Purpose of the Study:
- To develop and evaluate a 1D-Convolutional Neural Network (CNN) model for detecting cardiac arrhythmias using PPG signals.
- To assess the model's accuracy in classifying normal sinus rhythm (NSR), atrial fibrillation (AF), and premature atrial contractions (PAC) against ECG reference data.
Main Methods:
- Utilized a UMMC-prepared dataset containing synchronized ECG and PPG signals.
- Preprocessed ECG signals with a bandpass filter and segmented raw PPG signals into 30-second intervals.
- Trained and validated a 1D-CNN model to classify PPG signals, using ECG as the gold standard.
Main Results:
- The 1D-CNN model achieved a high accuracy of 95.17% in distinguishing between NSR, AF, and PAC using PPG signals.
- Demonstrated the efficacy of PPG signals, when processed by a 1D-CNN, in accurately identifying common cardiac rhythm disorders.
- ECG signals served as a reliable reference for validating the PPG-based detection model.
Conclusions:
- The proposed 1D-CNN model shows significant promise for non-invasive, continuous arrhythmia detection via wearable PPG sensors.
- This approach can empower patients with real-time health monitoring and enable timely medical interventions.

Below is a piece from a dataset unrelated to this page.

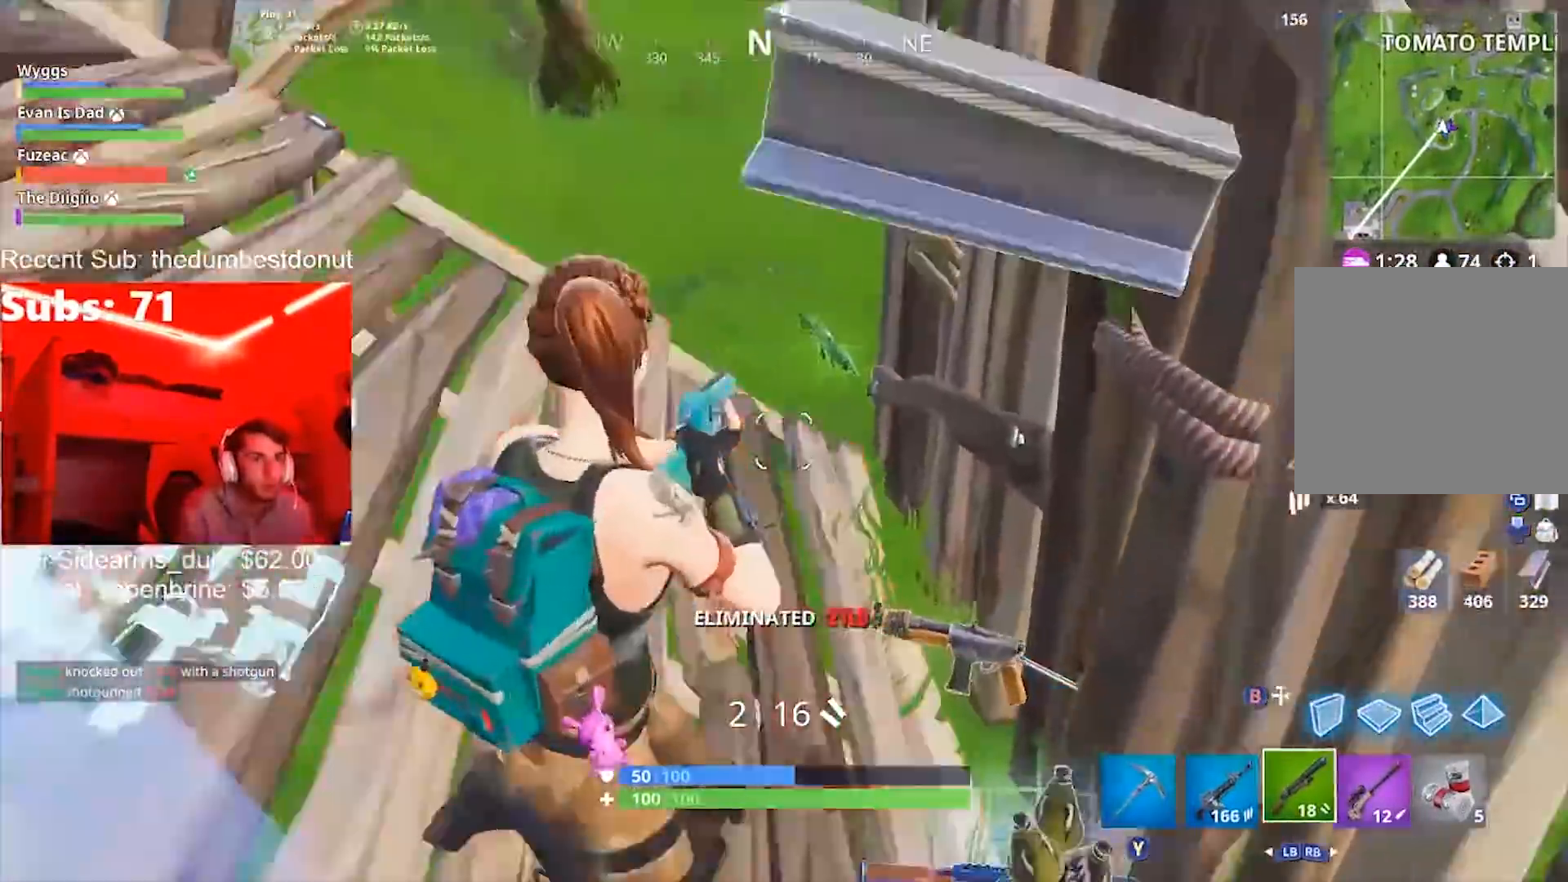
{"buttons": [], "left_stick": "up-left", "right_stick": "left", "events": [[234, "left_stick", "up-right"], [267, "right_stick", "center"], [367, "left_stick", "up-left"], [401, "right_stick", "left"]]}
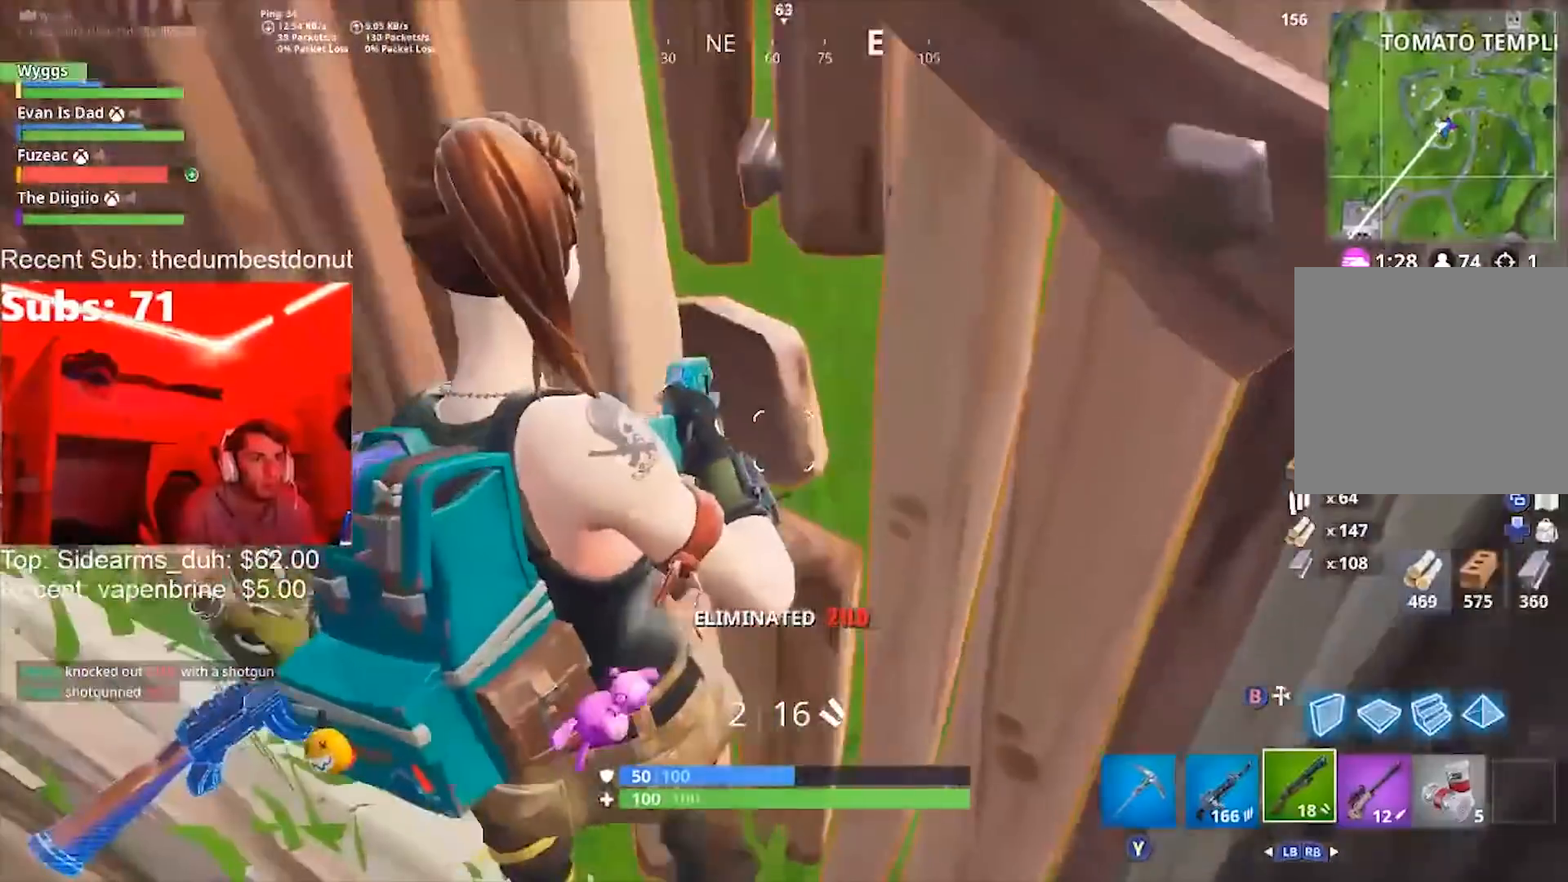
{"buttons": [], "left_stick": "down-right", "right_stick": "center", "events": [[33, "right_stick", "center"], [133, "left_stick", "down"], [467, "left_stick", "down-right"]]}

- Further research can explore broader arrhythmia detection and integration into clinical practice.
Abstract:
Cardiac rhythm disorders can manifest in various ways, such as the heart rate being too fast (tachycardia) or too slow (bradycardia), irregular heartbeats (like atrial fibrillation-AF, ventricular fibrillation-VF), or the initiation of heartbeats in different areas from the norm (extrasystole). Arrhythmias can disrupt the balanced circulation, leading to serious complications like heart attacks, strokes, and sudden death. Medical devices like electrocardiography (ECG) and Holter monitors are commonly used for diagnosing and monitoring cardiac rhythm disorders. However, in recent years, the development of wearable devices has played a significant role in the detection and diagnosis of rhythm disorders through the use of photoplethysmography (PPG) signals. Wearable devices enable patients to continuously monitor their health status and allow doctors to provide earlier diagnoses and interventions. In this study, a 1D-CNN model is proposed to detect arrhythmias using PPG signals. A dataset prepared by the University of Massachusetts Medical Center (UMMC) containing both ECG and PPG signal data was utilized. In this dataset, ECG signals are filtered with a bandpass filter and raw PPG signals are divided into 30-second segments. Accuracy values were obtained by classifying ECG and PPG signals using a 1D CNN model. ECG signals were used as a reference. The proposed model achieved a 95.17% accuracy rate in detecting normal sinus rhythm (NSR), atrial fibrillation (AF), and premature atrial contractions (PAC) from PPG signals. Datasets are available for download on https://www.synapse.org/pulsewatch. The codes used in this study are available on the https://github.com/miraygunay/PPG-Code.git website.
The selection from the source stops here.